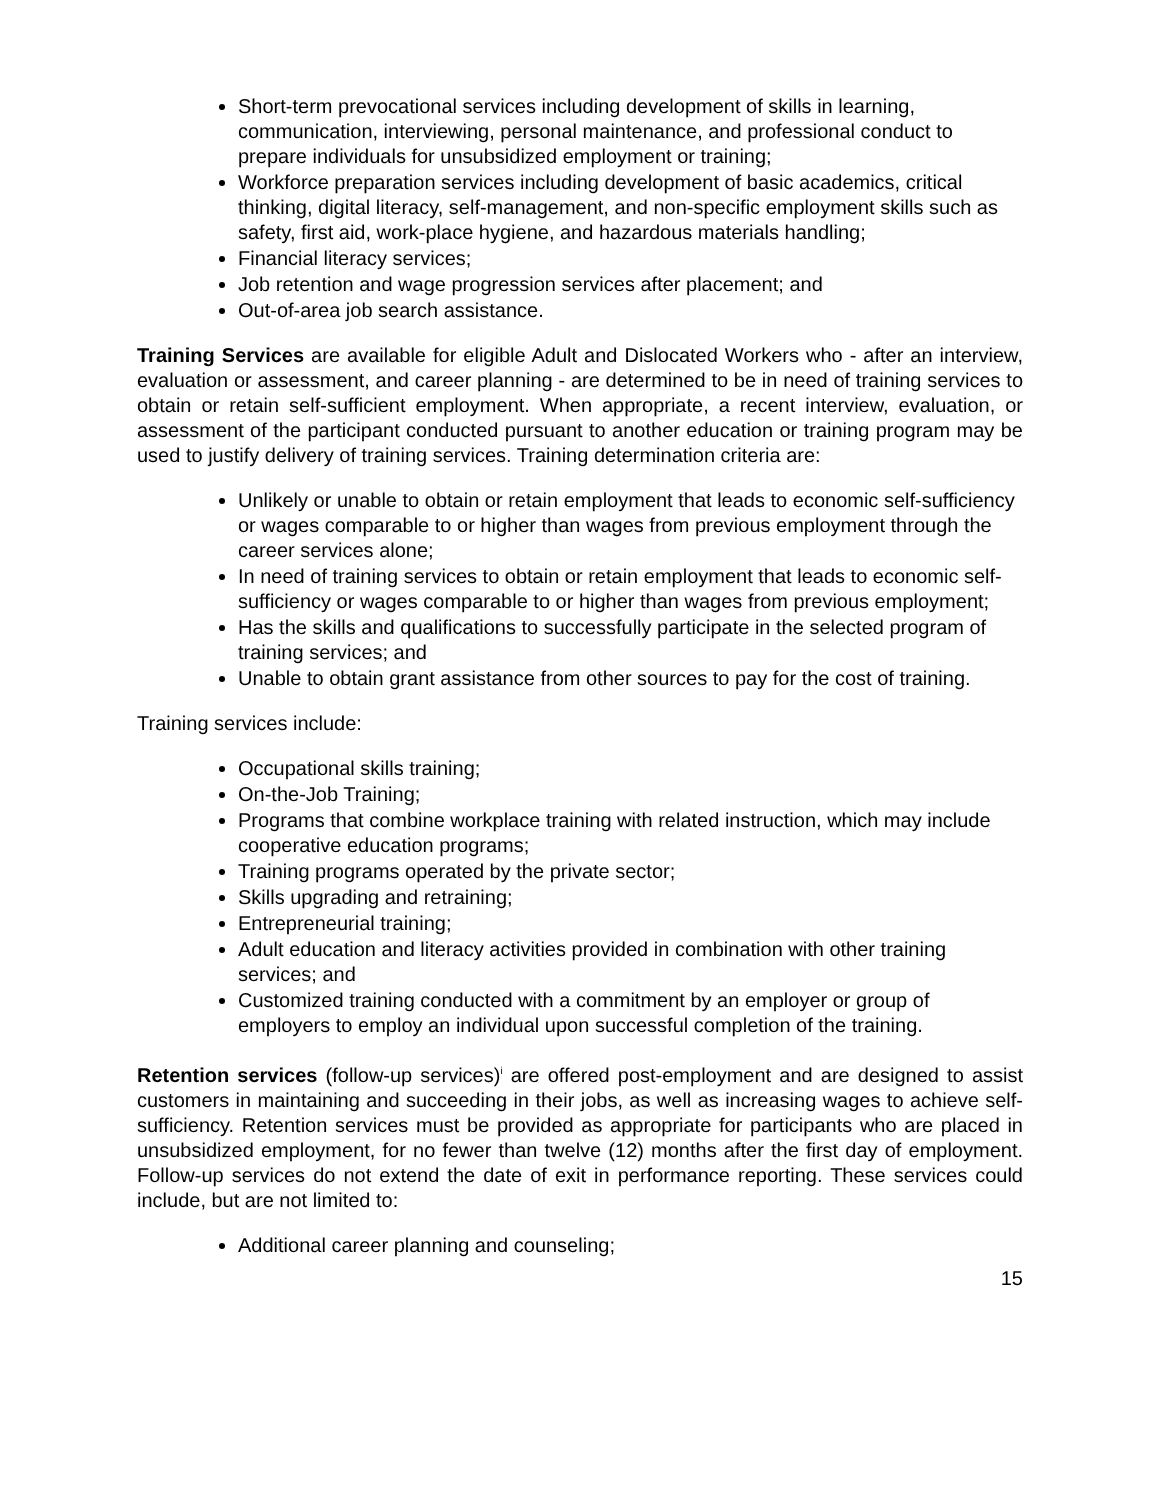Short-term prevocational services including development of skills in learning, communication, interviewing, personal maintenance, and professional conduct to prepare individuals for unsubsidized employment or training;
Workforce preparation services including development of basic academics, critical thinking, digital literacy, self-management, and non-specific employment skills such as safety, first aid, work-place hygiene, and hazardous materials handling;
Financial literacy services;
Job retention and wage progression services after placement; and
Out-of-area job search assistance.
Training Services are available for eligible Adult and Dislocated Workers who - after an interview, evaluation or assessment, and career planning - are determined to be in need of training services to obtain or retain self-sufficient employment. When appropriate, a recent interview, evaluation, or assessment of the participant conducted pursuant to another education or training program may be used to justify delivery of training services. Training determination criteria are:
Unlikely or unable to obtain or retain employment that leads to economic self-sufficiency or wages comparable to or higher than wages from previous employment through the career services alone;
In need of training services to obtain or retain employment that leads to economic self-sufficiency or wages comparable to or higher than wages from previous employment;
Has the skills and qualifications to successfully participate in the selected program of training services; and
Unable to obtain grant assistance from other sources to pay for the cost of training.
Training services include:
Occupational skills training;
On-the-Job Training;
Programs that combine workplace training with related instruction, which may include cooperative education programs;
Training programs operated by the private sector;
Skills upgrading and retraining;
Entrepreneurial training;
Adult education and literacy activities provided in combination with other training services; and
Customized training conducted with a commitment by an employer or group of employers to employ an individual upon successful completion of the training.
Retention services (follow-up services)<sup>i</sup> are offered post-employment and are designed to assist customers in maintaining and succeeding in their jobs, as well as increasing wages to achieve self-sufficiency. Retention services must be provided as appropriate for participants who are placed in unsubsidized employment, for no fewer than twelve (12) months after the first day of employment. Follow-up services do not extend the date of exit in performance reporting. These services could include, but are not limited to:
Additional career planning and counseling;
15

--

**INSTRUCTIONS TO FOLLOW**
The answer is the run of lines that starts at the one containing "Adult education and" and ends at the last line of the material, reproduced exactly.

**RESPONSE BELOW**
Adult education and literacy activities provided in combination with other training services; and
Customized training conducted with a commitment by an employer or group of employers to employ an individual upon successful completion of the training.
Retention services (follow-up services)<sup>i</sup> are offered post-employment and are designed to assist customers in maintaining and succeeding in their jobs, as well as increasing wages to achieve self-sufficiency. Retention services must be provided as appropriate for participants who are placed in unsubsidized employment, for no fewer than twelve (12) months after the first day of employment. Follow-up services do not extend the date of exit in performance reporting. These services could include, but are not limited to:
Additional career planning and counseling;
15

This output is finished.